Introduction of the 24/7 condom distribution kiosks initiative: The initiative, dubbed 24/7 CK, calls for placement of ‘condom kiosks’ in HIV high risk areas in Kigali city. This was part of a broader effort to fight the spread of HIV by encouraging safe sex practices with an emphasis on geographic hotspots and high risk groups. Dr Sabin Nsanzimana, the head of HIV, STI and other blood borne infections division at Rwanda Bio Medical Centre, says this initiative has seen an increase in the demand of condoms, a sign that people are actually practising safe sex, which is helpful in the prevention of HIV. “We have seen an increase in demand of condoms, especially in the hotspots and this is good. We plan on expanding this initiative to the whole country,” he says.

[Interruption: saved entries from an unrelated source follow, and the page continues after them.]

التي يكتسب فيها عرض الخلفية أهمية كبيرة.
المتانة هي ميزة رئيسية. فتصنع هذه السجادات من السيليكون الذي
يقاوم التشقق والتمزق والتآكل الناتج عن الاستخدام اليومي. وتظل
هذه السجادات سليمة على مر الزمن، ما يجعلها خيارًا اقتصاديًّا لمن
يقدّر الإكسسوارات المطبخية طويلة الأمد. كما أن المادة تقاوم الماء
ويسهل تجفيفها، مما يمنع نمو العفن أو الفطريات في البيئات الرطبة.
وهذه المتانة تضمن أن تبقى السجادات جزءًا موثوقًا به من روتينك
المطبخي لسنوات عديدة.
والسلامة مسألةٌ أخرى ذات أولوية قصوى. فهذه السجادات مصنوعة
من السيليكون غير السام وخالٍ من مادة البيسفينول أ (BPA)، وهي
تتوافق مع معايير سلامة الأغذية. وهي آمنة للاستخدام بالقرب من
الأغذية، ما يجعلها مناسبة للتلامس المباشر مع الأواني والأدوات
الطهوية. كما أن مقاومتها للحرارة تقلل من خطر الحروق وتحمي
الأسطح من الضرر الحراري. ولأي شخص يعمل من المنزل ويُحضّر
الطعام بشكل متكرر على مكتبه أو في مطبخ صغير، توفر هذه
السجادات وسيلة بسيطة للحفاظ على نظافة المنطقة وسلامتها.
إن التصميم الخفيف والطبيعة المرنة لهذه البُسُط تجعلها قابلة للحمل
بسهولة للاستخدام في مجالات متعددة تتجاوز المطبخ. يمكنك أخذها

Launch of new sexual reproductive health campaign: In a bid to involve the youth in addressing the challenges related to their sexual reproductive health, a campaign dubbed ‘Innovation Accelerator’ was launched. The campaign, which is expected to run up to January 23, 2017, calls for young innovators and entrepreneurs between the ages of 18-30 to submit their business proposals in response to the challenge of “access to quality sexual and reproductive information and services for young people”. It is expected to serve as a working hub for young people to think critically and creatively about issues related to sexual and reproductive health.
- Dr Diane Gashumba, who formerly the Minister for Gender and Family Promotion, was named the new health minister. She replaced Dr Agnès Binagwaho.
- King Faisal Hospital has received the third accreditation from the Council for Health Services Accreditation of South Africa (COHSASA), a healthcare accrediting body. The accreditation is given to a health facility that provides health services in compliance with national and international standards of quality health services. The accreditation will be valid until September, 2019.
- An estimated 120,000 children and mothers from vulnerable families are expected to start enjoying free nutritious foods this festive season once a fortified foods factory starts production, according to officials. The factory, that is near completion, is located in the Kigali Special Economic Zone in Gasabo District. It is a joint venture between the Government of Rwanda and Africa Improved Foods, a global foods manufacturer with a local franchise.